What is your position on outdoor rock concerts that go on all day and into the night? How about co-ed camping? Any thoughts on cliff jumping, white water rafting, or setting off fireworks? Many teens, possibly yours, will be asked to participate in these sorts of activities this summer. If you haven’t already now might be a good time to figure out if and when you want to draw the line.
It should be said right at the start that every summer thousands of teens across the country engage in what nervous adults might call risky activities but come to no harm. The chances that your kid will be injured or will injure someone else while having fun with her friends are very, very small. These sorts of sad events make the news because they are news: they don’t happen all that often.
And while every parent worries and might want to keep her child locked in a cave until age twenty-five, we all know that teens must have opportunities to make decisions and weigh risks. The brain’s prefrontal cortex – the area responsible for planning ahead and seeing the possible consequences of an action – undergoes tremendous development in adolescence. But in order to make that development happen, a teen must have plans to make, plans that could result in serious consequences if not thought all the way through. So to keep from stunting your child’s brain development, he must make his own decisions and see what the results are. You can’t keep your child safe by doing all the thinking for him.
But there’s no need to step back and let the chips fall where they may. You can be proactive, in preparing your teen to make big decisions, in knowing what you think she can handle and in laying down the ground rules early. Here are some thoughts.
- Be prepared. Make sure you know who your child’s friends are (first and last names). Make certain your child knows that you are there for him, no matter what, and that he should call you if he gets into trouble, no matter when. Despite the costs and other issues, your teen should probably have a cell phone so he’s not dependent on using the phone of someone else. Know if your child is a good swimmer. Make sure your child – boy or girl – knows how babies are made and how to keep from accidentally making one.

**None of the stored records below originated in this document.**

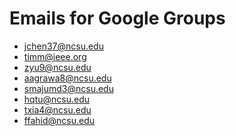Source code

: # Emails for Google Groups

- jchen37@ncsu.edu
- timm@ieee.org
- zyu9@ncsu.edu
- aagrawa8@ncsu.edu
- smajumd3@ncsu.edu
- hqtu@ncsu.edu
- txia4@ncsu.edu
- ffahid@ncsu.edu

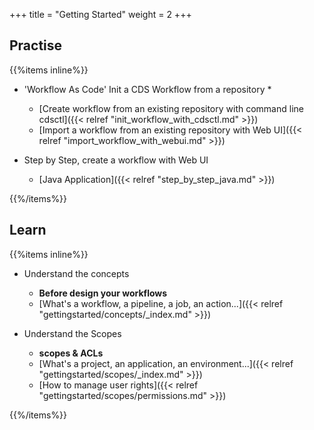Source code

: +++
title = "Getting Started"
weight = 2
+++

## Practise

{{%items inline%}}

* 'Workflow As Code' Init a CDS Workflow from a repository
    * 
    * [Create workflow from an existing repository with command line cdsctl]({{< relref "init_workflow_with_cdsctl.md" >}})
    * [Import a workflow from an existing repository with Web UI]({{< relref "import_workflow_with_webui.md" >}})

* Step by Step, create a workflow with Web UI
    * [Java Application]({{< relref "step_by_step_java.md" >}})

{{%/items%}}

## Learn

{{%items inline%}}

* Understand the concepts
    * **Before design your workflows**
    * [What's a workflow, a pipeline, a job, an action...]({{< relref "gettingstarted/concepts/_index.md" >}})

* Understand the Scopes
    * **scopes & ACLs**
    * [What's a project, an application, an environment...]({{< relref "gettingstarted/scopes/_index.md" >}})
    * [How to manage user rights]({{< relref "gettingstarted/scopes/permissions.md" >}})

{{%/items%}}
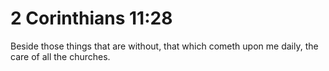 # 2 Corinthians 11:28

Beside those things that are without, that which cometh upon me daily, the care of all the churches.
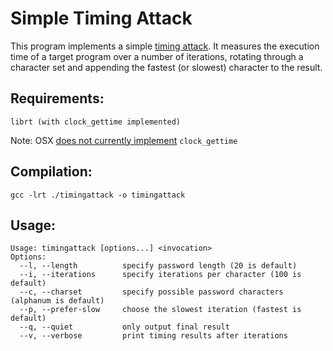 # Simple Timing Attack

This program implements a simple [timing attack](http://en.wikipedia.org/wiki/Timing_attack). It measures the execution time of a target program over a number of iterations, rotating through a character set and appending the fastest (or slowest) character to the result.

## Requirements:

    librt (with clock_gettime implemented)

Note: OSX [does not currently implement](http://stackoverflow.com/questions/5167269/clock-gettime-alternative-in-mac-os-x) `clock_gettime`

## Compilation:

    gcc -lrt ./timingattack -o timingattack

## Usage:

    Usage: timingattack [options...] <invocation>
    Options:
      --l, --length          specify password length (20 is default)
      --i, --iterations      specify iterations per character (100 is default)
      --c, --charset         specify possible password characters (alphanum is default)
      --p, --prefer-slow     choose the slowest iteration (fastest is default)
      --q, --quiet           only output final result
      --v, --verbose         print timing results after iterations
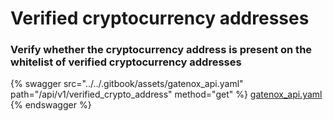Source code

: # Verified cryptocurrency addresses

### Verify whether the cryptocurrency address is present on the whitelist of verified cryptocurrency addresses

{% swagger src="../../.gitbook/assets/gatenox_api.yaml" path="/api/v1/verified_crypto_address" method="get" %}
[gatenox_api.yaml](../../.gitbook/assets/gatenox_api.yaml)
{% endswagger %}
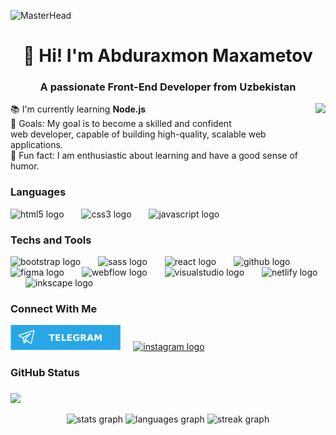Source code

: ![MasterHead](https://i.pinimg.com/originals/fa/7b/4b/fa7b4bdc3b2f73e749e5c2c646d4ae13.gif)
<h1 align="center">👋 Hi! I'm Abduraxmon Maxametov</h1>
<h3 align="center">A passionate Front-End Developer from Uzbekistan</h3>

<img align="right" height="200" src="https://i.pinimg.com/originals/54/e3/7d/54e37d8074ebcde1d96c77d7b2a7f310.gif"  />
<p align="left">📚 I'm currently learning <b>Node.js</b>
  <br>🎯 Goals: My goal is to become a skilled and confident 
  <br> web developer, capable of building high-quality, scalable web applications.
  <br>🎲 Fun fact: I am enthusiastic about learning and have a good sense of humor.
</p>

<h3 align="left">Languages</h3>
<div align="left">
  <img src="https://img.shields.io/badge/HTML5-E34F26?logo=html5&logoColor=white&style=for-the-badge" height="30" alt="html5 logo"  />
  <img width="20" />
  <img src="https://img.shields.io/badge/CSS3-1572B6?logo=css3&logoColor=white&style=for-the-badge" height="30" alt="css3 logo"  />
  <img width="20" />
  <img src="https://img.shields.io/badge/JavaScript-F7DF1E?logo=javascript&logoColor=black&style=for-the-badge" height="30" alt="javascript logo"  />
</div>

<h3 align="left">Techs and Tools</h3>
<div align="left">
  <img src="https://img.shields.io/badge/Bootstrap-7952B3?logo=bootstrap&logoColor=white&style=for-the-badge" height="30" alt="bootstrap logo"  />
  <img width="20" />
  <img src="https://img.shields.io/badge/Sass-CC6699?logo=sass&logoColor=black&style=for-the-badge" height="30" alt="sass logo"  />
  <img width="20" />
  <img src="https://img.shields.io/badge/React-61DAFB?logo=react&logoColor=black&style=for-the-badge" height="30" alt="react logo"  />
  <img width="20" />
  <img src="https://img.shields.io/badge/GitHub-181717?logo=github&logoColor=white&style=for-the-badge" height="30" alt="github logo"  />
  <img width="20" />
  <img src="https://img.shields.io/badge/Figma-F24E1E?logo=figma&logoColor=white&style=for-the-badge" height="30" alt="figma logo"  />
  <img width="20" />
  <img src="https://img.shields.io/badge/Webflow-4353FF?logo=webflow&logoColor=white&style=for-the-badge" height="30" alt="webflow logo"  />
  <img width="20" />
  <img src="https://img.shields.io/badge/Visual Studio-5C2D91?logo=visualstudio&logoColor=white&style=for-the-badge" height="30" alt="visualstudio logo"  />
  <img width="20" />
  <img src="https://img.shields.io/badge/Netlify-00C7B7?logo=netlify&logoColor=black&style=for-the-badge" height="30" alt="netlify logo"  />
  <img width="20" />
  <img src="https://img.shields.io/badge/Inkscape-000000?logo=inkscape&logoColor=white&style=for-the-badge" height="30" alt="inkscape logo"  />
</div>

<h3 align="left">Connect With Me</h3>
<div align="left">
  <a href="https://t.me/makhametov"><img src="./img/telegram_shield.svg" height="40" alt="linkedin logo"  /></a>
  <img width="12" />
  <a href="https://www.instagram.com/influence_on1/"><img src="https://img.shields.io/badge/Instagram-E4405F?logo=instagram&logoColor=white&style=for-the-badge" height="40" alt="instagram logo"  /></a>
</div>

<h3 align="left">GitHub Status</h3>

###
[![](https://visitcount.itsvg.in/api?id=abdurakhmonmakhametov&icon=4&color=1)](https://visitcount.itsvg.in)

<div align="center">
  <img src="https://github-readme-stats.vercel.app/api?username=abdurakhmonmakhametov&hide_title=false&hide_rank=false&show_icons=true&include_all_commits=true&count_private=true&disable_animations=false&theme=default&locale=en&hide_border=false&order=1" height="160" alt="stats graph"  />
  <img src="https://github-readme-stats.vercel.app/api/top-langs?username=abdurakhmonmakhametov&locale=en&hide_title=false&layout=compact&card_width=320&langs_count=3&theme=default&hide_border=false&order=2" height="106" alt="languages graph"  />
  <img src="https://streak-stats.demolab.com?user=abdurakhmonmakhametov&locale=en&mode=daily&theme=default&hide_border=false&border_radius=5&order=3" height="150" alt="streak graph"  />
</div>
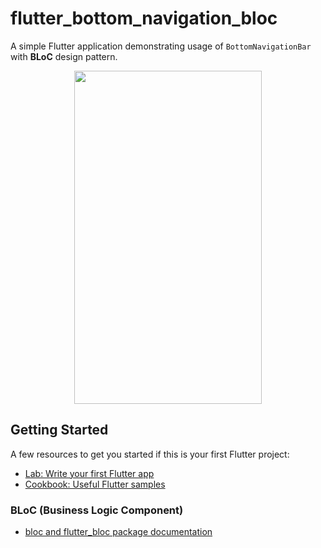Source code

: # flutter_bottom_navigation_bloc

A simple Flutter application demonstrating usage of `BottomNavigationBar` with **BLoC** design pattern.

<p align="center">
  <img width="300" height="533" src="https://raw.githubusercontent.com/sandrolovnicki/flutter_bottom_navigation_bloc/master/res/demo.gif">
</p>

## Getting Started

A few resources to get you started if this is your first Flutter project:

- [Lab: Write your first Flutter app](https://flutter.dev/docs/get-started/codelab)
- [Cookbook: Useful Flutter samples](https://flutter.dev/docs/cookbook)

### BLoC (Business Logic Component)

- [bloc and flutter_bloc package documentation](https://felangel.github.io/bloc/#/)
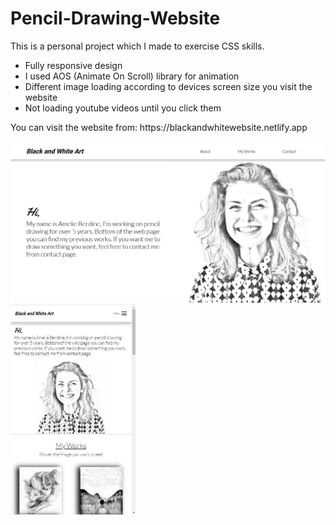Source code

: # Pencil-Drawing-Website

This is a personal project which I made to exercise CSS skills. 
<ul>
  <li>Fully responsive design</li>
  <li>I used AOS (Animate On Scroll) library for animation</li>
  <li>Different image loading according to devices screen size you visit the website</li>
  <li>Not loading youtube videos until you click them</li>
</ul>
You can visit the website from: https://blackandwhitewebsite.netlify.app
<br>
<br>
<img src="/images/github-images/anasayfa.jpg">
<img src="/images/github-images/anasayfa-mobil.jpg" width="200">

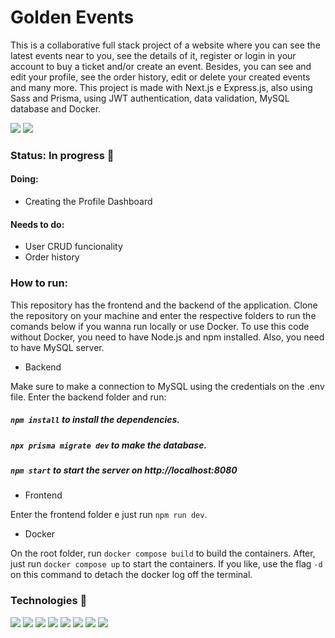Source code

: # Golden Events

This is a collaborative full stack project of a website where you can see the latest events near to you, see the details of it, register or login in your account to buy a ticket and/or create an event. Besides, you can see and edit your profile, see the order history, edit or delete your created events and many more. This project is made with Next.js e Express.js, also using Sass and Prisma, using JWT authentication, data validation, MySQL database and Docker.

<div style="">
  <img src="https://github.com/fernanda-rabacal/GoldenEvents/assets/99514714/8d93fedd-8cb9-4cfb-9473-6155ec0ee3f8" />
  <img src="https://github.com/fernanda-rabacal/GoldenEvents/assets/99514714/5a3a2412-474f-4566-b8c1-45d28f5b6d47" />
</div>

### Status: In progress 🚧

#### Doing:
- Creating the Profile Dashboard

#### Needs to do:

- User CRUD funcionality
- Order history

### How to run:

This repository has the frontend and the backend of the application. Clone the repository on your machine and enter the respective folders to run the comands below if you wanna run locally or use Docker. 
To use this code without Docker, you need to have Node.js and npm installed. Also, you need to have MySQL server. 

  - Backend

  Make sure to make a connection to MySQL using the credentials on the .env file. 
  Enter the backend folder and run:

  ##### `npm install` to install the dependencies.
  ##### `npx prisma migrate dev` to make the database.
  ##### `npm start` to start the server on http://localhost:8080

  - Frontend

  Enter the frontend folder e just run `npm run dev`.

  - Docker

  On the root folder, run `docker compose build` to build the containers. After, just run `docker compose up` to start the containers. If you like, use the flag `-d` on this command to detach the docker log off the terminal.

  
### Technologies 🧰

<div>
  <img src="https://img.shields.io/badge/HTML5-E34F26?style=for-the-badge&logo=html5&logoColor=white"> 
  <img src="https://img.shields.io/badge/TypeScript-007ACC?style=for-the-badge&logo=typescript&logoColor=white"> 
  <img src="https://img.shields.io/badge/next%20js-000000?style=for-the-badge&logo=nextdotjs&logoColor=white" /> 
  <img src="https://img.shields.io/badge/Node%20js-339933?style=for-the-badge&logo=nodedotjs&logoColor=white" /> 
  <img src="https://img.shields.io/badge/Sass-CC6699?style=for-the-badge&logo=sass&logoColor=white" /> 
  <img src="https://img.shields.io/badge/Prisma-3982CE?style=for-the-badge&logo=Prisma&logoColor=white" /> 
  <img src="https://img.shields.io/badge/Express%20js-000000?style=for-the-badge&logo=express&logoColor=white" /> 
  <img src="https://img.shields.io/badge/Docker-0db7ed?style=for-the-badge&logo=docker&logoColor=white" /> 
</div>
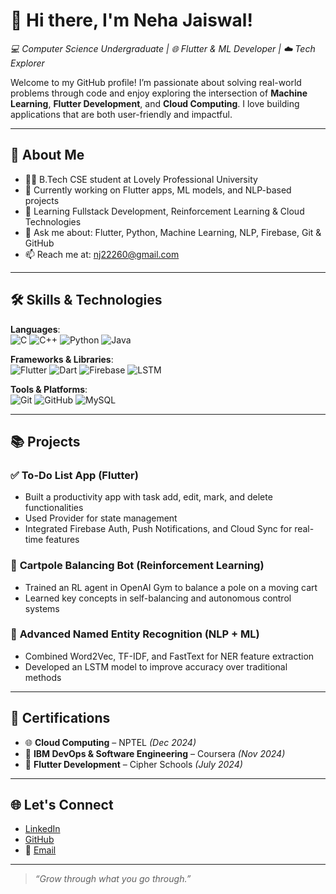 # 👋 Hi there, I'm Neha Jaiswal!

*💻 Computer Science Undergraduate | 🌐 Flutter & ML Developer | ☁️ Tech Explorer*

Welcome to my GitHub profile! I’m passionate about solving real-world problems through code and enjoy exploring the intersection of **Machine Learning**, **Flutter Development**, and **Cloud Computing**. I love building applications that are both user-friendly and impactful.

---

## 🚀 About Me

- 👩‍🎓 B.Tech CSE student at Lovely Professional University
- 🔭 Currently working on Flutter apps, ML models, and NLP-based projects
- 🌱 Learning Fullstack Development, Reinforcement Learning & Cloud Technologies
- 💬 Ask me about: Flutter, Python, Machine Learning, NLP, Firebase, Git & GitHub
- 📫 Reach me at: [nj22260@gmail.com](mailto:nj22260@gmail.com)

---

## 🛠️ Skills & Technologies

**Languages**:  
![C](https://img.shields.io/badge/-C-00599C?logo=c&logoColor=white&style=flat)
![C++](https://img.shields.io/badge/-C++-00599C?logo=c%2b%2b&logoColor=white&style=flat)
![Python](https://img.shields.io/badge/-Python-3776AB?logo=python&logoColor=white&style=flat)
![Java](https://img.shields.io/badge/-Java-007396?logo=java&logoColor=white&style=flat)

**Frameworks & Libraries**:  
![Flutter](https://img.shields.io/badge/-Flutter-02569B?logo=flutter&logoColor=white&style=flat)
![Dart](https://img.shields.io/badge/-Dart-0175C2?logo=dart&logoColor=white&style=flat)
![Firebase](https://img.shields.io/badge/-Firebase-FFCA28?logo=firebase&logoColor=black&style=flat)
![LSTM](https://img.shields.io/badge/-LSTM-blue?style=flat&logo=deepin)

**Tools & Platforms**:  
![Git](https://img.shields.io/badge/-Git-F05032?logo=git&logoColor=white&style=flat)
![GitHub](https://img.shields.io/badge/-GitHub-181717?logo=github&logoColor=white&style=flat)
![MySQL](https://img.shields.io/badge/-MySQL-4479A1?logo=mysql&logoColor=white&style=flat)

---

## 📚 Projects

### ✅ **To-Do List App (Flutter)**
- Built a productivity app with task add, edit, mark, and delete functionalities
- Used Provider for state management
- Integrated Firebase Auth, Push Notifications, and Cloud Sync for real-time features

### 🤖 **Cartpole Balancing Bot (Reinforcement Learning)**
- Trained an RL agent in OpenAI Gym to balance a pole on a moving cart
- Learned key concepts in self-balancing and autonomous control systems

### 🧠 **Advanced Named Entity Recognition (NLP + ML)**
- Combined Word2Vec, TF-IDF, and FastText for NER feature extraction
- Developed an LSTM model to improve accuracy over traditional methods

---

## 🏅 Certifications

- 🌐 **Cloud Computing** – NPTEL *(Dec 2024)*
- 💼 **IBM DevOps & Software Engineering** – Coursera *(Nov 2024)*
- 📱 **Flutter Development** – Cipher Schools *(July 2024)*

---

## 🌐 Let's Connect

- [LinkedIn](https://www.linkedin.com/in/neha-1jaiswal-/)
- [GitHub](https://github.com/jaiswal-lpu)
- 📧 [Email](mailto:nj22260@gmail.com)

---

> _“Grow through what you go through.”_

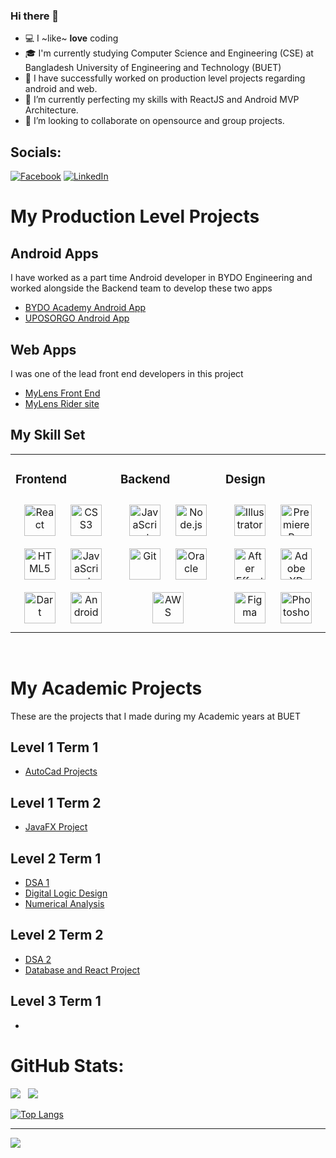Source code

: ### Hi there 👋


- 💻 I ~like~ **love** coding
- 🎓 I'm currently studying Computer Science and Engineering (CSE) at Bangladesh University of Engineering and Technology (BUET)
- 👯 I have successfully worked on production level projects regarding android and web.
- 🌱 I’m currently perfecting my skills with ReactJS and Android MVP Architecture.
- 👯 I’m looking to collaborate on opensource and group projects.
<!-- - Usesless Stats:
- 🏅 Number of times I was asked to hack a FB : 3
- 📱  Number of times I was approached with an app idea: 7 
-->


## Socials:
[![Facebook](https://img.shields.io/badge/Facebook-%231877F2.svg?logo=Facebook&logoColor=white)](https://www.facebook.com/anupbhowmik21/) [![LinkedIn](https://img.shields.io/badge/LinkedIn-%230077B5.svg?logo=linkedin&logoColor=white)](https://www.linkedin.com/in/anupbhowmik21/) 

# My Production Level Projects
## Android Apps
I have worked as a part time Android developer in BYDO Engineering and worked alongside the Backend team to develop these two apps
- [BYDO Academy Android App](https://play.google.com/store/apps/details?id=com.suffixit.bydo&hl=en&gl=US)
- [UPOSORGO Android App](https://play.google.com/store/apps/details?id=com.uposorgo.uposorgo&hl=en&gl=US)

## Web Apps
I was one of the lead front end developers in this project
- [MyLens Front End](https://github.com/Anupznk/myLens-FrontEnd)
- [MyLens Rider site](https://github.com/Anupznk/mylens-rider)



## My Skill Set  
<table><tr><td valign="top" width="33%">

### Frontend  
<div align="center">  
<a href="https://reactjs.org/" target="_blank"><img style="margin: 10px" src="https://profilinator.rishav.dev/skills-assets/react-original-wordmark.svg" alt="React" height="50" /></a>  
<a href="https://www.w3schools.com/css/" target="_blank"><img style="margin: 10px" src="https://profilinator.rishav.dev/skills-assets/css3-original-wordmark.svg" alt="CSS3" height="50" /></a>  
<a href="https://en.wikipedia.org/wiki/HTML5" target="_blank"><img style="margin: 10px" src="https://profilinator.rishav.dev/skills-assets/html5-original-wordmark.svg" alt="HTML5" height="50" /></a>  
<a href="https://www.javascript.com/" target="_blank"><img style="margin: 10px" src="https://profilinator.rishav.dev/skills-assets/javascript-original.svg" alt="JavaScript" height="50" /></a>  
<a href="https://dart.dev/" target="_blank"><img style="margin: 10px" src="https://profilinator.rishav.dev/skills-assets/dartlang-icon.svg" alt="Dart" height="50" /></a>  
<a href="https://www.android.com/intl/en_in/" target="_blank"><img style="margin: 10px" src="https://profilinator.rishav.dev/skills-assets/android-original-wordmark.svg" alt="Android" height="50" /></a>  
</div>

</td><td valign="top" width="33%">



### Backend  
<div align="center">  
<a href="https://www.javascript.com/" target="_blank"><img style="margin: 10px" src="https://profilinator.rishav.dev/skills-assets/javascript-original.svg" alt="JavaScript" height="50" /></a>  
<a href="https://nodejs.org/" target="_blank"><img style="margin: 10px" src="https://profilinator.rishav.dev/skills-assets/nodejs-original-wordmark.svg" alt="Node.js" height="50" /></a>  
<a href="https://github.com/" target="_blank"><img style="margin: 10px" src="https://profilinator.rishav.dev/skills-assets/git-scm-icon.svg" alt="Git" height="50" /></a>  
<a href="https://www.oracle.com/in/index.html" target="_blank"><img style="margin: 10px" src="https://profilinator.rishav.dev/skills-assets/oracle-original.svg" alt="Oracle" height="50" /></a>  
<a href="https://aws.amazon.com/" target="_blank"><img style="margin: 10px" src="https://profilinator.rishav.dev/skills-assets/amazonwebservices-original-wordmark.svg" alt="AWS" height="50" /></a>  
</div>

</td><td valign="top" width="33%">



### Design  
<div align="center">  
<a href="https://www.adobe.com/in/products/illustrator.html" target="_blank"><img style="margin: 10px" src="https://profilinator.rishav.dev/skills-assets/adobe_illustrator-icon.svg" alt="Illustrator" height="50" /></a>  
<a href="https://www.adobe.com/in/products/premiere.html" target="_blank"><img style="margin: 10px" src="https://profilinator.rishav.dev/skills-assets/adobepremierepro.png" alt="Premiere Pro" height="50" /></a>  
<a href="https://www.adobe.com/in/products/aftereffects.html" target="_blank"><img style="margin: 10px" src="https://profilinator.rishav.dev/skills-assets/aftereffects.png" alt="After Effects" height="50" /></a>  
<a href="https://www.adobe.com/in/products/xd.html" target="_blank"><img style="margin: 10px" src="https://profilinator.rishav.dev/skills-assets/adobexd.png" alt="Adobe XD" height="50" /></a>  
<a href="https://www.figma.com/" target="_blank"><img style="margin: 10px" src="https://profilinator.rishav.dev/skills-assets/figma-icon.svg" alt="Figma" height="50" /></a>  
<a href="https://www.adobe.com/in/products/photoshop.html" target="_blank"><img style="margin: 10px" src="https://profilinator.rishav.dev/skills-assets/photoshop-plain.svg" alt="Photoshop" height="50" /></a>  
</div>

</td></tr></table>  

<br/>  

# My Academic Projects
These are the projects that I made during my Academic years at BUET
## Level 1 Term 1
- [AutoCad Projects](https://github.com/Anupznk/AutoCad-Projects)

## Level 1 Term 2
- [JavaFX Project](https://github.com/Anupznk/JavaFX-Project-Car-Dealership)

## Level 2 Term 1
- [DSA 1](https://github.com/Anupznk/DSA-1-CSE-204)
- [Digital Logic Design](https://github.com/Anupznk/Digital-Logic-Design-CSE-206)
- [Numerical Analysis](https://github.com/Anupznk/Numerical-Analysis-CSE-218)

## Level 2 Term 2
- [DSA 2](https://github.com/Anupznk/DSA-2-CSE-208)
- [Database and React Project](https://github.com/Anupznk/BrightMate-Library-Database-Project)

## Level 3 Term 1
- 


# GitHub Stats:
![](https://github-readme-stats.vercel.app/api?username=anupznk&theme=light&hide_border=false&include_all_commits=true&count_private=true)     &nbsp;
![](https://github-readme-streak-stats.herokuapp.com/?user=anupznk&theme=light&hide_border=false)

[![Top Langs](https://github-readme-stats.vercel.app/api/top-langs?username=anupznk&count_private=true&show_icons=true)](https://github.com/anuraghazra/github-readme-stats)

<!-- - Usesless Stats:
## 🏆 GitHub Trophies
![](https://github-profile-trophy.vercel.app/?username=anupznk&theme=darkhub&no-frame=false&no-bg=true&margin-w=4)
-->

---
[![](https://visitcount.itsvg.in/api?id=anupznk&icon=0&color=0)](https://visitcount.itsvg.in)
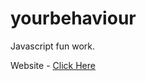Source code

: # yourbehaviour
Javascript fun work.

Website - [Click Here](https://sandippakhanna.github.io/yourbehaviour/)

- Establish some basic rules about driving. The most dangerous place for your teen and her friends is a car. Even if your child doesn’t drive and her friends are too young to drive, realize that she may find herself in a car with a teen driver and a whole lot of other kids. If your child does drive, realize that she will be pressured to give rides to her friends and that no matter how good a driver she is when you’re riding along, she will be a worse driver with other kids in the car. So establish some rules and practice some scripts – things she can say when she turns down an offer of a ride or when she declines to give a kid a ride. Let her know how many people she can have in the car if she’s driving (your state may have laws about this).
- Establish a curfew and hold your teen to it. Whether curfew is 10 pm or 2 am, be ready to check to see that it’s observed. If your child isn’t home at the appointed hour, call his cell phone. Meet him at the door when he finally shows up. Being the parent of a teen means being up at night just as much as being the parent of a newborn is. Let your kid know you’re paying attention.
- Require an itinerary. Before your teen heads out the door, know who she’s going to be with, where they all are going, how they’ll get there, what they plan to do, and when she plans to be home. Naturally, your teen will tell you that she doesn’t know. Naturally, she may tell you about plans that never happen, even about things she has no intention of doing but that she thinks will sound good. The itinerary you hear may be far from the truth. But asking her to tell it to you will make an impression. It’s a way of emphasizing that you care.
- If you think it’s unsafe, don’t permit it. Remember that teens feel a lot of pressure to go along with whatever the crowd does. It’s difficult for a teen to refuse to do something he’d rather not without looking like a baby or a coward. So help him out. Tell him no. Give your child the ability to say “My dad would kill me if I did that!” It might be just what he needs to stand up for his true feelings.
Realize, though, that what you permit and what you don’t may not matter. Your child may very well do exactly what she wants despite your prohibitions. So do what you can to prepare your child to be safe, to use her head, and to make her own (good) decisions. Summer is the time your teen is most likely to get into situations she didn’t expect and might not know how to handle. Figure out ahead of time how to help her be ready and how to still have lots of fun.